Umami Squared

When you were a kid, did you ever think to yourself: Hmmm, I love blackberries with cream. And I love salami lathered in mustard. I bet they would be amazing together. Which of course, they weren’t. But that’s not the point. Part of the wonderment of childhood is experimentation, and the heart of experimentation is the curiosity that comes from “what if.”

I go there often in my soul food kitchen.

The question, posed a bit more artfully but not less naively in adulthood, is simply this: What if I take one absolute perfect blend of tastes and meld it to another, also perfectly blended? Would I have double the pleasure? Or would one negate the other?

The latest round of this philosophizing started innocently enough: I was making a simple ginger/scallion sauce made famous by David Chang.
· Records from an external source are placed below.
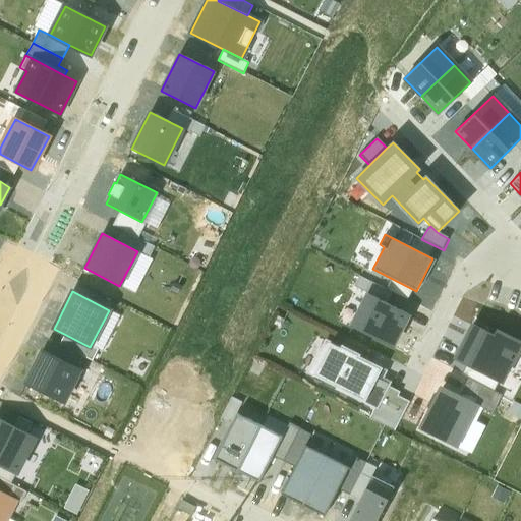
[(408,314),(368,294),(351,327),(391,347),(408,314)]
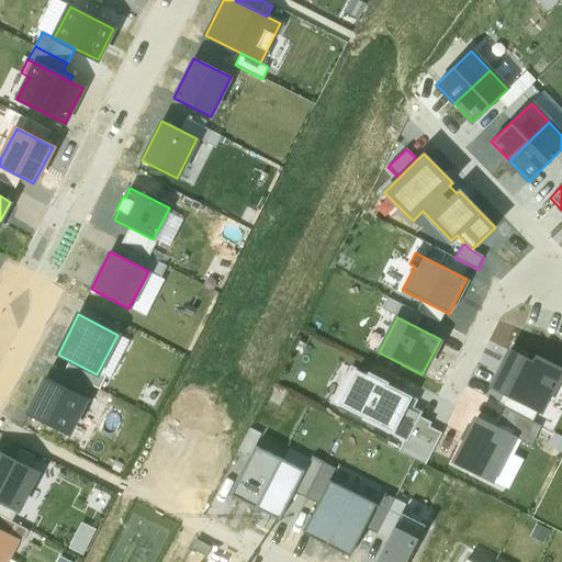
[(97,374),(69,360),(64,372),(88,384),(99,390),(105,377),(110,379),(130,340),(117,335),(97,374)]
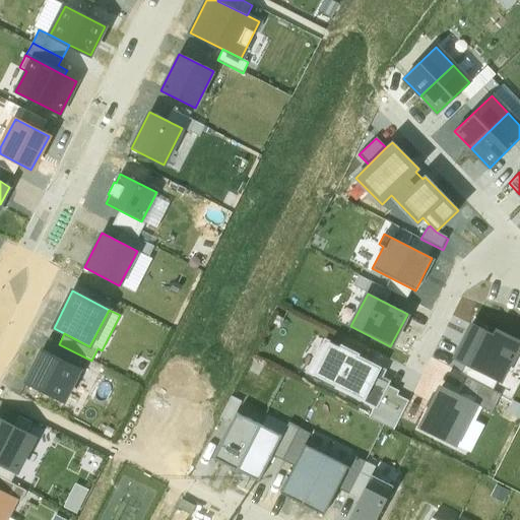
[(494,337),(472,326),(467,336),(466,336),(455,358),(500,380),(508,363),(510,364),(519,343),(519,342),(507,336),(506,338),(496,333),(494,337)]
It takes 5 minutes and is absolutely brilliant, especially on noodles, which serve as a bit of calm background tapestry to this riotous sauce. I didn’t have any noodles handy at the moment. And I really wanted to dig into the sauce. What to mix it with?

I looked in the fridge and all I could come up with was our tchina, itself just a brilliant blend of salt, sweet, sour, spicy, and well umami. What, I wondered, would two umami dishes taste like blended together?

Before I go any further, I want to confess that this is a “Lady or the Tiger” moment, meaning I’m going to lead you up to the edge of the dilemma but leave you short of the reveal. You will have to try it for yourself. But short of actually trying this particular blend of two amazing dishes, step back for a minute and ask yourself what perfection blended with perfection is likely to yield. Is is true that opposites attract? Or do sameness-es also create mutual enhancements?